Lincoln Memorial, Washington D.C. – The Lincoln Memorial not only celebrates the life of the 16th president through a striking structure and interactive museum, but also carries his message of peace following the devastation of the Civil War. The words of his second inaugural address, carved into marble on the walls of the monument, would be a worthwhile plea to any of today’s war zones: “With malice toward none; with charity for all … let us strive on to finish the work we are in; to bind up the nation’s wounds; to care for him who shall have borne the battle, and for his widow, and his orphan – to do all which may achieve and cherish a just and lasting peace, among ourselves, and with all nation”
USS Missouri, Pearl Harbor, Hawaii – A battleship seems like an odd place to celebrate peace, but it was on the deck of the USS Missouri where the Japanese and Allies signed the peace treaty to end World War II on Sept. 2, 1945. Now docked in Pearl Harbor, where the war began for the U.S., the massive USS Missouri is open for guided tours of the inner workings of the ship, its history, and the very spot where the war formally ended.

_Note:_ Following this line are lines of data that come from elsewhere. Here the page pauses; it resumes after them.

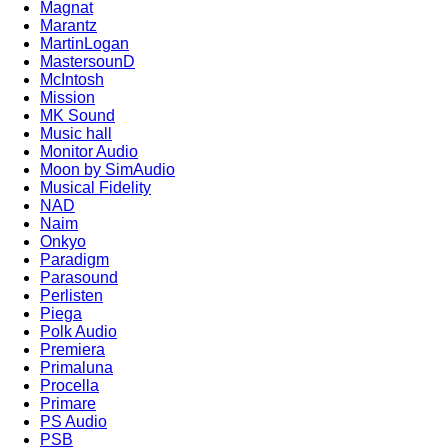
Magnat
Marantz
MartinLogan
MastersounD
McIntosh
Mission
MK Sound
Music hall
Monitor Audio
Moon by SimAudio
Musical Fidelity
NAD
Naim
Onkyo
Paradigm
Parasound
Perlisten
Piega
Polk Audio
Premiera
Primaluna
Procella
Primare
PS Audio
PSB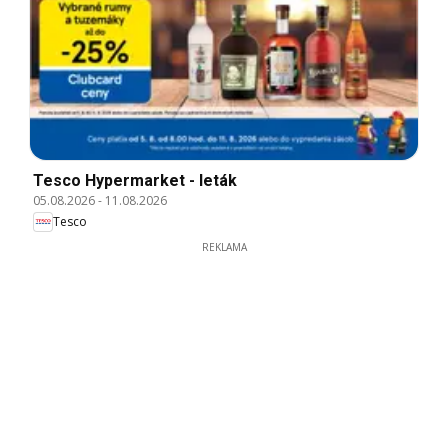
Tesco Hypermarket - leták
05.08.2026
-
11.08.2026
Tesco
REKLAMA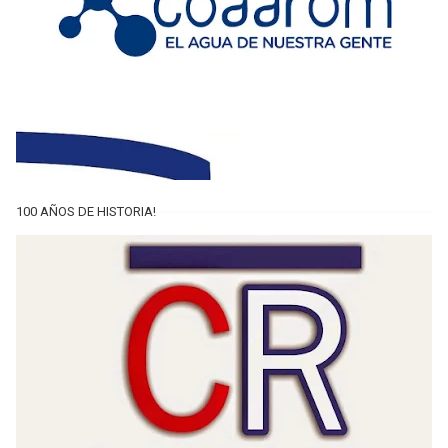
100 AÑOS DE HISTORIA!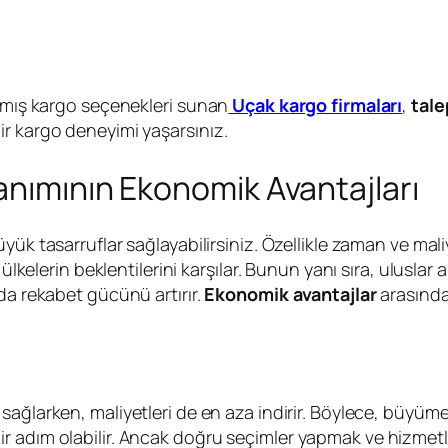
anmış kargo seçenekleri sunan
Uçak kargo firmaları
,
tale
r kargo deneyimi yaşarsınız.
anımının Ekonomik Avantajları
üyük tasarruflar sağlayabilirsiniz. Özellikle zaman ve mali
 ülkelerin beklentilerini karşılar. Bunun yanı sıra, ulusla
da rekabet gücünü artırır.
Ekonomik avantajlar
arasında
 sağlarken, maliyetleri de en aza indirir. Böylece, büyüme
 adım olabilir. Ancak doğru seçimler yapmak ve hizmetleri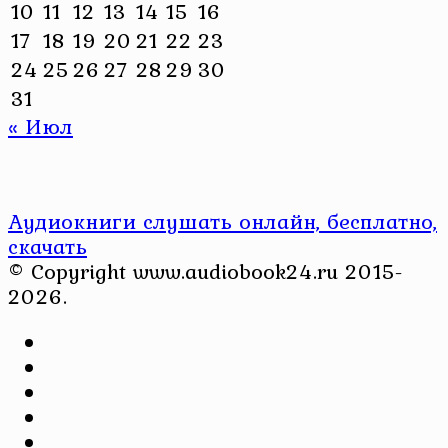
10
11
12
13
14
15
16
17
18
19
20
21
22
23
24
25
26
27
28
29
30
31
« Июл
Аудиокниги слушать онлайн, бесплатно,
скачать
© Copyright www.audiobook24.ru 2015-
2026.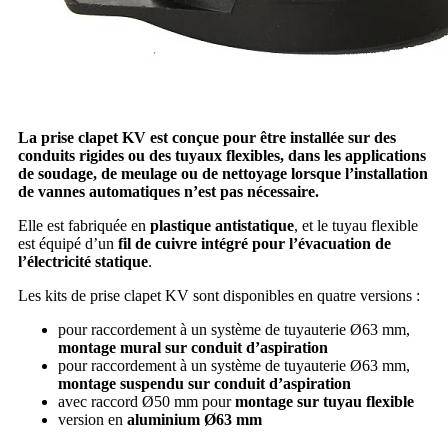
La prise clapet KV est conçue pour être installée sur des
conduits rigides ou des tuyaux flexibles, dans les applications
de soudage, de meulage ou de nettoyage lorsque l’installation
de vannes automatiques n’est pas nécessaire.
Elle est fabriquée en
plastique antistatique
, et le tuyau flexible
est équipé d’un
fil de cuivre intégré pour l’évacuation de
l’électricité statique
.
Les kits de prise clapet KV sont disponibles en quatre versions :
pour raccordement à un système de tuyauterie Ø63 mm,
montage mural sur conduit d’aspiration
pour raccordement à un système de tuyauterie Ø63 mm,
montage suspendu sur conduit d’aspiration
avec raccord Ø50 mm pour
montage sur tuyau flexible
version en
aluminium Ø63 mm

As Gen. Douglas MacArthur said at the time, “Let us pray that peace be now restored to the world and that God will preserve it always. These proceedings are closed!”
Amsterdam Hilton, Netherlands – On a lighter note, John Lennon and Yoko Ono’s ” bed-in for peace ” took place in a suite at the Amsterdam Hilton in 1969. Part of their year was immortalized in the song ” Ballad of John and Yoko .” Their protest/performance art project certainly didn’t end the war in Vietnam or anyplace else, but it was a noteworthy effort. You can actually stay in the same suite they used, now updated and full of Beatles memorabilia and a nice sound system, where you can put John’s “Give Peace a Chance” on auto-play. If you can’t make it to Amsterdam, you can also stay in the suite in Montreal’s Fairmont. The Queen Elizabeth where John and Yoko staged a second “bed-in” and wrote and recorded peace anthem.
The Wall for Peace, Paris – This relatively unknown monument to peace sits in Champs des Mars within view of the Eiffel Tower. The 50-foot long, 30-foot high wall of steel and etched glass contains the word “peace” inscribed in 32 languages in its translucent surface. Inspired by the Wailing Wall in Jerusalem, the Wall for Peace also has a series of nooks where visitors can place their own messages of peace. Originally meant to be installed for just a three-month exhibit, the wall has stood in the park since 2000, showing that even here in a park dedicated to the god of war, peace has some staying power.
Hiroshima Peace Memorial, Japan – Suffering the devastation of an atomic attack tends to make one focused on peace, and this moving memorial near ground zero of the August 1945 bombing is a scenic and thought-provoking spot. The stark steel-and-concrete skeleton of the Genbaku Dome was one of the few structures left standing after the bombing, and it has been preserved and converted into a museum surrounded by cherry tree-filled Peace Memorial Park . The museum’s exhibits displaying the horrors of war finish with a wall of messages for peace from the humble, the famous, and the famously humble Mother Theresa, who wrote, “Let us love one another … so that the terrible evil that had brought so much suffering to Hiroshima may never happen again.”
The Peace Palace, The Hague, Netherlands – Funded by American steel magnate Andrew Carnegie, and constructed in 1912, the Peace Palace was inspired by The Hague peace conferences of 1899 and 1907. The conferences were meant to promote world peace and reduce the savagery of war. It didn’t work, as World War I began in Belgium a year after the palace was dedicated. But the war ended, and the palace still remains, now housing the International Court of Justice (which tries war criminals), the Permanent Court of Arbitration, and the Peace Palace Library. They’re trying. The scenic grounds of the palace host temporary and permanent peace exhibits, and The Hague (“International City of Peace and Justice”) has citywide celebrations to commemorate the United Nations Peace Day on September 21.
National Peacekeeping Monument, Ottawa, Canada – Only in polite Canada could you have a national monument dedicated to “reconciliation.” The Peacekeeping Monument, across from the Peace Tower in the capital complex in Ottawa, commemorates the service of more than 110,000 Canadians who have been part of United Nations peacekeeping missions around the world. It includes a quote by former Canadian Prime Minister and Nobel Peace Prize winner Lester Pearson (whose government also introduced universal health care and abolished the death penalty): “We need action not only to end the fighting, but to make the peace.”
Palace of Versailles, France -The 1919 Treaty of Versailles has been blamed as a root cause for World War II as well as for the current mess in the Middle East, but it at least did formally mark the end of World War I, granting at least a temporary peace to a weary continent. Visitors to Versailles can now walk through the Hall of Mirrors , where politicians from around the world gathered for the ceremony, and see the Louis XV desk where the document was signed. Even amid heavy summer crowds of visitors to Versailles, you can still find some peace and quiet walking through the palace’s extensive gardens.